■ Data supplied ■
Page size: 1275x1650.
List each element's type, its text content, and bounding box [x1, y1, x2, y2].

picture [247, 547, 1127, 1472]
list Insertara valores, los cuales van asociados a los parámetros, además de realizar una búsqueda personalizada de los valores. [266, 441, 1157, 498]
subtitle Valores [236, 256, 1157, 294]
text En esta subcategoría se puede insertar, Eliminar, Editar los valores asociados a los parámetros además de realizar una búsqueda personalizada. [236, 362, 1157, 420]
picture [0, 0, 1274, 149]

■ Problem description ■
Every record above should be written out exactly.

■ Your solution ■
Page size: 1275x1650.
List each element's type, its text content, and bounding box [x1, y1, x2, y2].

picture [247, 547, 1127, 1472]
list Insertara valores, los cuales van asociados a los parámetros, además de realizar una búsqueda personalizada de los valores. [266, 441, 1157, 498]
subtitle Valores [236, 256, 1157, 294]
text En esta subcategoría se puede insertar, Eliminar, Editar los valores asociados a los parámetros además de realizar una búsqueda personalizada. [236, 362, 1157, 420]
picture [0, 0, 1274, 149]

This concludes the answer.